This week NVIDIA has released the NVIDIA OpenACC Toolkit, a starting point for anyone interested in using OpenACC. OpenACC gives scientists and researchers a simple and powerful way to accelerate scientific computing without significant programming effort. The toolkit includes the PGI OpenACC Compiler, the NVIDIA Visual Profiler with CPU and GPU profiling, and the new OpenACC Programming and Best Practices Guide. Academics can get a free renewable license to the PGI C,C++ and Fortran compilers with support for OpenACC.
OpenACC is an open specification for compiler directives for parallel programming. By using OpenACC, developers can rapidly accelerate existing C, C++, and Fortran applications using high-level directives that help retain application portability across processor architectures. Figure 1 shows some examples of real code speedups with OpenACC. The OpenACC specification is designed and maintained with the cooperation of many industry and academic partners, such as Cray, AMD, PathScale, University of Houston, Oak Ridge National Laboratory and NVIDIA.

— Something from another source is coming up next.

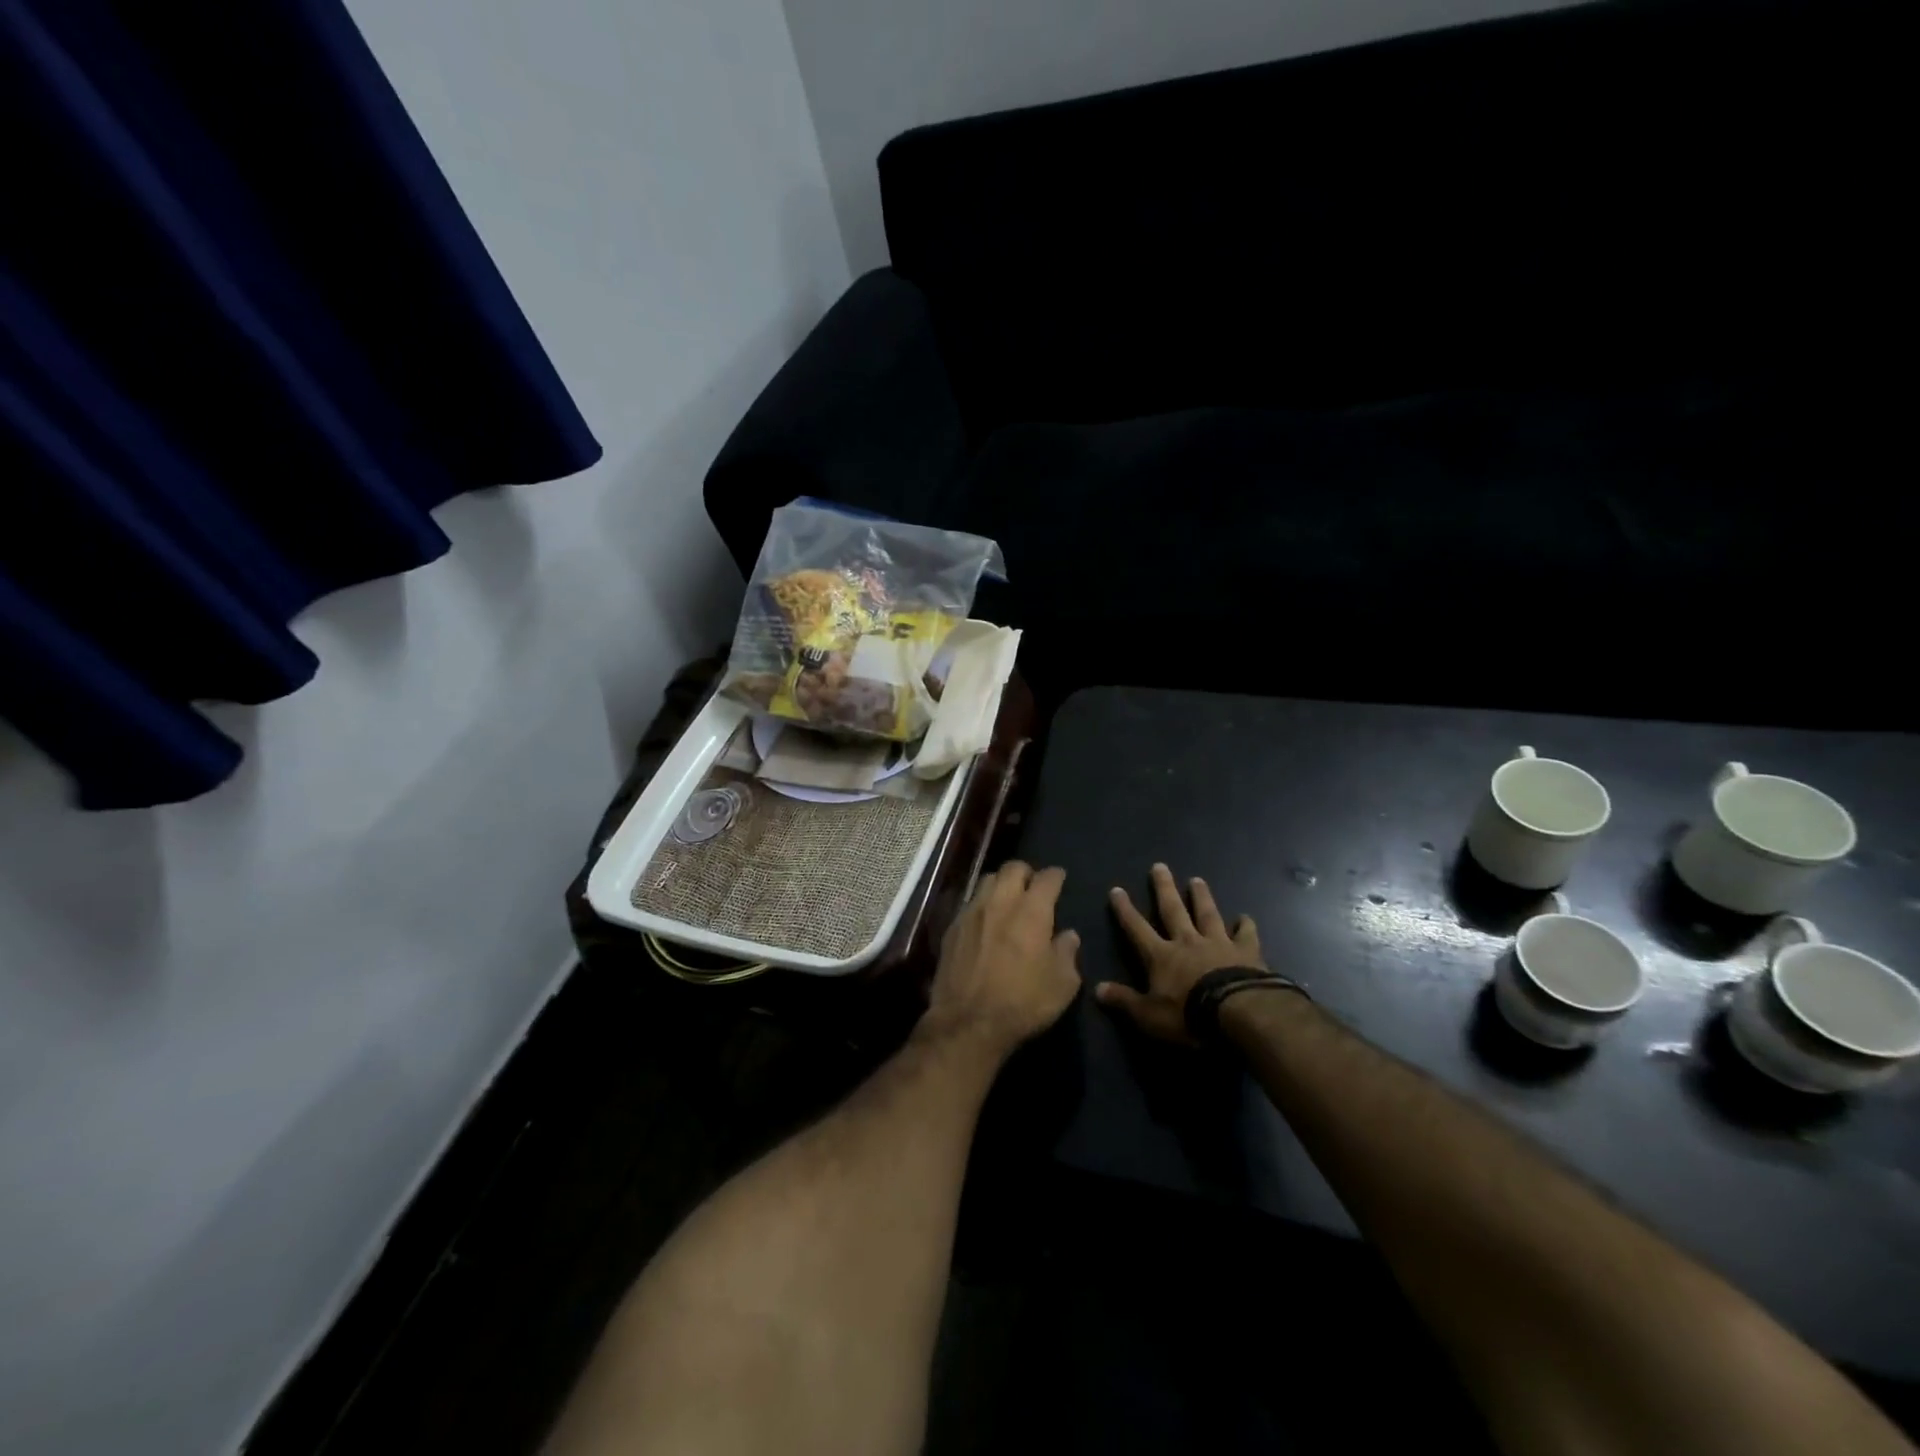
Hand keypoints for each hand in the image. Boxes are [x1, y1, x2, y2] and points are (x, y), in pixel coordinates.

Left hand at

When I program with and teach OpenACC I like to use a 4 step cycle to progressively accelerate the code.
- Identify Parallelism: Profile the code to understand where the program is spending its time and how much parallelism is available to be accelerated in those important routines. GPUs excel when there’s a significant amount of parallelism to exploit, so look for loops and loop nests with a lot of independent iterations.
- Express Parallelism: Placing OpenACC directives on the loops identified in step 1 tells the compiler to parallelize them. OpenACC is all about giving the compiler enough information to effectively accelerate the code, so during this step I add directives to as many loops as I believe I can and move as much of the computation to the GPU as possible.
- Express Data Locality: The compiler needs to know not just what code to parallelize, but also which data will be needed on the accelerator by that code. After expressing available parallelism, I often find that the code has slowed down. As you’ll see later in this post, this slowdown comes from the compiler making cautious decisions about when data needs to be moved to the GPU for computation. During this step, I’ll express to the compiler my knowledge of when and how the data is really needed on the GPU.
- Optimize – The compiler usually does a very good job accelerating code, but sometimes you can get more performance by giving the compiler a little more information about the loops or by restructuring the code to increase parallelism or improve data access patterns. Most of the time this leads to small improvements, but sometimes gains can be bigger.